En bref, vos artefacts ” marchent-ils ” pour votre entreprise afin que vous ne fassiez pas que ” parler ” ?
Retour à Indiana Jones. Si vous le voulez bien, faisons comme si j’étais Indiana Jones, découvrant l’emplacement actuel de vos bureaux dans dix, vingt ou trente ans. (Ne vous inquiétez pas, votre entreprise n’a pas été détruite par des serpents mangeurs d’hommes, la malaria ou même de mauvaises relations publiques. Vous avez simplement changé de lieu. Enfermé, stock et baril, vous avez abandonné votre espace de bureau actuel – ainsi que son contenu, ou “artefacts” – et déménagé à l’autre bout de la ville pour créer une boutique à partir de zéro.)
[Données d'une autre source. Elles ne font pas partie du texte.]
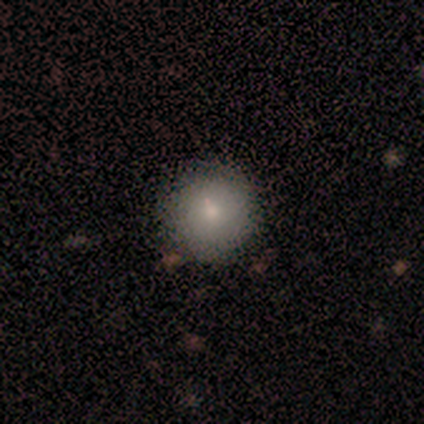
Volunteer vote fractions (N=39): Smooth or featured? smooth (74%)
How rounded? round (100%)
Merging? none (63%)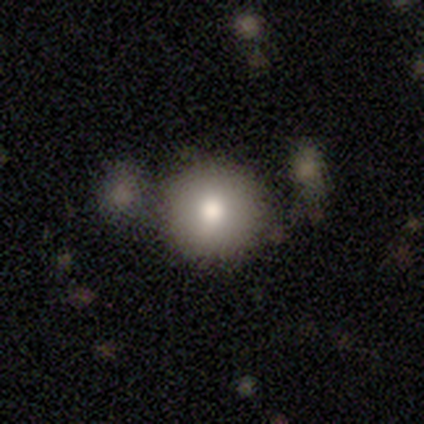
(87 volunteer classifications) Smooth or featured? smooth (83%)
How rounded? round (96%)
Merging? none (73%)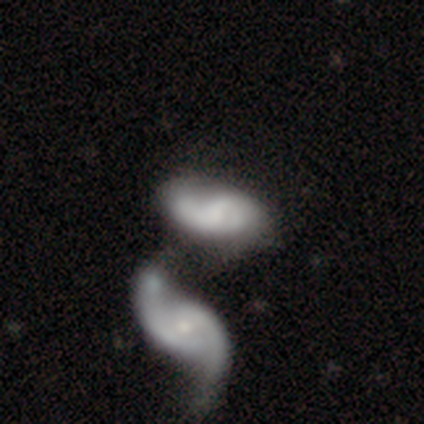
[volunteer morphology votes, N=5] Smooth or featured? 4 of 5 (80%) said featured or disk. Edge-on disk? 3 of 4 (75%) said no. Bar? 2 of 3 (67%) said weak. Spiral arms? 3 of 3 (100%) said yes. Spiral winding? 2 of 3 (67%) said loose. Spiral arm count? 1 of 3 (33%, tied with 2 and can't tell) said 1. Bulge size? 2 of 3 (67%) said small. Merging? 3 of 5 (60%) said merger.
Lorsque j’arrive sur les lieux, je trouve votre ancien espace de bureau exactement comme vous l’avez laissé. Les tableaux blancs de la salle de conférence portent encore les notes de la dernière réunion du lundi ; les bureaux ont l’air d’être encore utilisés ; et la cafetière, bien sûr, est vide comme d’habitude. Bref, c’est une “ville fantôme” – ou un “bureau fantôme”, devrait-on dire.
Je commence à creuser plus profondément, comme le ferait tout véritable archéologue (ou Indiana Jones), et je découvre artefact après artefact. Quelles conclusions pourrais-je tirer de ces preuves matérielles sur la culture de votre organisation ? Imaginerais-je une entreprise fondée sur les valeurs que vous défendez prétendument ?
N’oubliez pas que je n’ai aucun représentant de l’entreprise à qui parler. Je ne peux fonder mes conclusions que sur les preuves matérielles qui me sont présentées. Mes découvertes me conduiraient-elles à conclure que votre culture est ce que vous dites qu’elle est ?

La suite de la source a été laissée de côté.